> _Transcribed page contents_
_ _ _ _ _ _ _

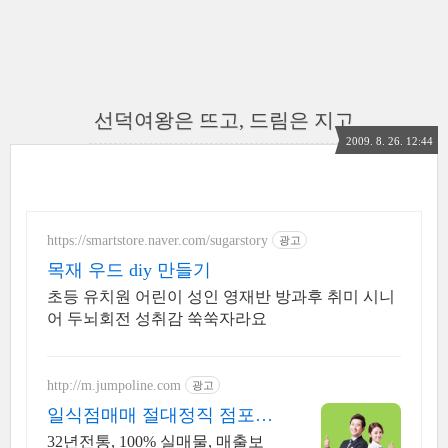
선덕여왕은 뜨고, 드림은 지고
2009. 8. 26. 12:44
https://smartstore.naver.com/sugarstory
광고
목재 우드 diy 만들기
초등 유치원 어린이 성인 영재반 방과후 취미 시니
어 두뇌회전 성취감 쑥쑥자라요
http://m.jumpoline.com
광고
일식점매매 절대정직 점포라
인 빠른 직거래 & 안전중개거
32년전통, 100% 실매물, 매출보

_ _ _ _ _ _ _

> _DESCRIPTION OF THE TASK_
In the reply, each line of the data must appear exactly as written, and no picture may appear.

> _EXERCISE ANSWER_
선덕여왕은 뜨고, 드림은 지고
2009. 8. 26. 12:44
https://smartstore.naver.com/sugarstory
광고
목재 우드 diy 만들기
초등 유치원 어린이 성인 영재반 방과후 취미 시니
어 두뇌회전 성취감 쑥쑥자라요
http://m.jumpoline.com
광고
일식점매매 절대정직 점포라
인 빠른 직거래 & 안전중개거
32년전통, 100% 실매물, 매출보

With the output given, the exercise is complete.